It's Time to Dream Again

If there’s one thing this season has revealed to me, it’s that I’m afraid to dream with God. 

How’s that for some honesty on a Thursday morning?

I don’t think it would be an oversight to say that 2020 was a struggle. I went into it thinking it would be my year in so many ways. And while I launched Behold and started this long-held dream of mine, 2020 was also filled with a lot of heartaches. 

I’m a natural extrovert. So being forced into quarantine to me felt like my lifeline was being cut off. 

Quality time is my top love language also, so not seeing people left me a bit of a mess.

I lost my father. And not to COVID, but to a 12 year-long battle with cancer. We were told by medical professionals that he had 6 months to live, yet we only had him for 6 weeks. 

I struggled through prophetic words spoken over me about my dad being at my wedding.

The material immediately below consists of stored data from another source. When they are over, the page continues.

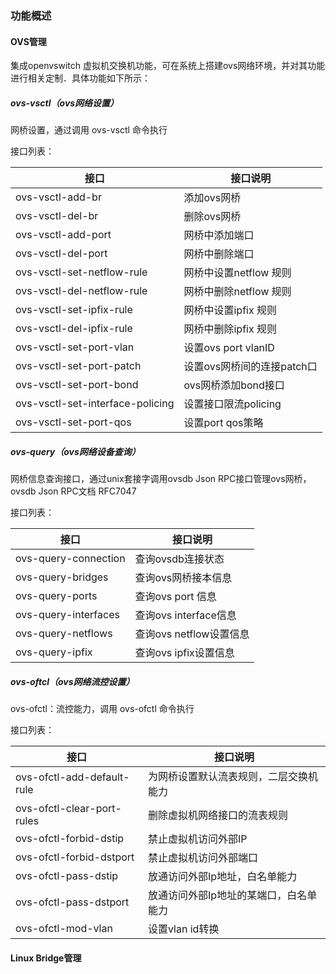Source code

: ### **功能概述**





#### OVS管理

集成openvswitch 虚拟机交换机功能，可在系统上搭建ovs网络环境，并对其功能进行相关定制．具体功能如下所示：

##### ovs-vsctl（ovs网络设置）

网桥设置，通过调用 ovs-vsctl 命令执行

接口列表：

| 接口                             | 接口说明                   |
| -------------------------------- | -------------------------- |
| ovs-vsctl-add-br                 | 添加ovs网桥                |
| ovs-vsctl-del-br                 | 删除ovs网桥                |
| ovs-vsctl-add-port               | 网桥中添加端口             |
| ovs-vsctl-del-port               | 网桥中删除端口             |
| ovs-vsctl-set-netflow-rule       | 网桥中设置netflow 规则     |
| ovs-vsctl-del-netflow-rule       | 网桥中删除netflow 规则     |
| ovs-vsctl-set-ipfix-rule         | 网桥中设置ipfix 规则       |
| ovs-vsctl-del-ipfix-rule         | 网桥中删除ipfix 规则       |
| ovs-vsctl-set-port-vlan          | 设置ovs port vlanID        |
| ovs-vsctl-set-port-patch         | 设置ovs网桥间的连接patch口 |
| ovs-vsctl-set-port-bond          | ovs网桥添加bond接口        |
| ovs-vsctl-set-interface-policing | 设置接口限流policing       |
| ovs-vsctl-set-port-qos           | 设置port qos策略           |



##### ovs-query（ovs网络设备查询）

网桥信息查询接口，通过unix套接字调用ovsdb Json RPC接口管理ovs网桥，ovsdb Json RPC文档 RFC7047

接口列表：

| 接口                 | 接口说明                |
| -------------------- | ----------------------- |
| ovs-query-connection | 查询ovsdb连接状态       |
| ovs-query-bridges    | 查询ovs网桥接本信息     |
| ovs-query-ports      | 查询ovs port 信息       |
| ovs-query-interfaces | 查询ovs interface信息   |
| ovs-query-netflows   | 查询ovs netflow设置信息 |
| ovs-query-ipfix      | 查询ovs ipfix设置信息   |



##### ovs-oftcl（ovs网络流控设置）

ovs-ofctl：流控能力，调用 ovs-ofctl 命令执行

接口列表：

| 接口                       | 接口说明                               |
| -------------------------- | -------------------------------------- |
| ovs-ofctl-add-default-rule | 为网桥设置默认流表规则，二层交换机能力 |
| ovs-ofctl-clear-port-rules | 删除虚拟机网络接口的流表规则           |
| ovs-ofctl-forbid-dstip     | 禁止虚拟机访问外部IP                   |
| ovs-ofctl-forbid-dstport   | 禁止虚拟机访问外部端口                 |
| ovs-ofctl-pass-dstip       | 放通访问外部Ip地址，白名单能力         |
| ovs-ofctl-pass-dstport     | 放通访问外部Ip地址的某端口，白名单能力 |
| ovs-ofctl-mod-vlan         | 设置vlan id转换                        |



#### Linux Bridge管理





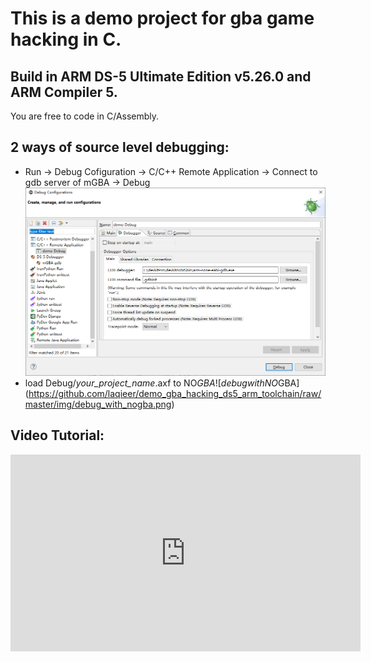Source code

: # This is a demo project for gba game hacking in C.

## Build in ARM DS-5 Ultimate Edition v5.26.0 and ARM Compiler 5.
You are free to code in C/Assembly.

## 2 ways of source level debugging:
- Run -> Debug Cofiguration -> C/C++ Remote Application -> Connect to gdb server of mGBA -> Debug
![debug with arm-none-eabi-gdb](https://github.com/laqieer/demo_gba_hacking_ds5_arm_toolchain/raw/master/img/debug_with_gdb.png)
- load Debug/*your_project_name*.axf to NO$GBA
![debug with NO$GBA](https://github.com/laqieer/demo_gba_hacking_ds5_arm_toolchain/raw/master/img/debug_with_nogba.png)

## Video Tutorial:
<iframe width="560" height="315" src="https://www.youtube.com/embed/q1YpRPfWung" frameborder="0" allow="autoplay; encrypted-media" allowfullscreen></iframe>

I wrestled with prophetic words, dreams, and visions about ministry and my future that seemed dead and in a grave. 

I walked through a financial hit. 

Job dreams died. 

Not to mention everything that happened in the world in 2020. 

Etc., etc., etc...

It seemed like everywhere I looked in 2020 there was death and heartache.

In Lord of the Rings, you know that scene when Boromir is getting hit with all of those arrows? And you’re like, come on guys, enough is enough? Yeah. That’s a pretty good picture of how I felt coming out of 2020. 

I think I’ve always been somewhat of a risk-taker. I love the crazy feeling of being out on a limb with Jesus. But 2020 left me gun-shy. 2020 left me scared to trust Jesus in any capacity because I was convinced He would pull the rug out from underneath me and yell “SIKE!” Because to be completely transparent, that’s what the entirety of 2020 felt like. 

So that meant when it came to believing God for things in 2021, I was hesitant. I was afraid. I was nervous. I expected the rug to be pulled out from under me and I didn’t expect God to be faithful. 

But, in Jesus’ goodness and kindness, he gave me a swift kick in the butt. Through trusted friends, mentors, and time with Him, over and over again I kept hearing the phrase, “it’s time to dream again.” 

It started with trusted friends holding me accountable and asking me the hard questions. Asking me why I seemed scared to dream and trust God; calling me out for ways I wasn’t acting like myself. 

It developed into mentors speaking over me that God wanted me to dream again. Reminding me constantly that the Lord doesn’t speak in anxiety, fear, or disappointment. Reminding me that, as my good Father, God wanted me to continue to come to Him with these wild and crazy dreams, He wanted to see me with child-like faith again. He wanted to exceed my expectations and reveal Himself as a Father who gives good gifts to His children. 

And then lastly, it was the grace of Jesus showing me in my devotional time that He had me. It was witnessing God reveal Himself as faithful, time and time again. The still small voice of the Holy Spirit prompting me to dream again with Him. 

I don’t know if you find yourself in a similar situation. I don’t know if 2020 was hard for you and 2021 doesn’t seem like it’s getting that much better. Or, maybe you’ve been thriving. If so, I want to shake your hand and hug you. 

One thing I do know is that dreaming with God is a beautiful thing. I know that He is trustworthy. I know that He is faithful. And I know that He is good. 

So when He calls me, and you, to dream again. He doesn’t call us to dream again because He’s wanting to pull a “sike” on us. He’s calling us to dream again because He wants to do exceedingly and abundantly above all that we could think, ask or imagine (Ephesians 3:20). 

It takes humility, to put long-held dreams down and to exchange them for the plans that Jesus has for us. It takes humility, it takes vulnerability, and it takes trust. 

I have to remind myself, as I dream with Jesus, that His plans for me are good. That doesn’t mean they are exempt from pain, we do live in a fallen world. But, ultimately, His plans for me are for His glory. And that? Well, it’s the best thing to dream towards. 

I’m not out of the woods yet and I don’t have everything figured out when it comes to overcoming being timid with dreaming again.  But day by day, I’m exchanging my felt truth for His absolute truth. I’m learning, again, that He is trustworthy. Day by day I’m learning to remind my soul that His plans for me are the best and that dreaming with Him is the best place to be.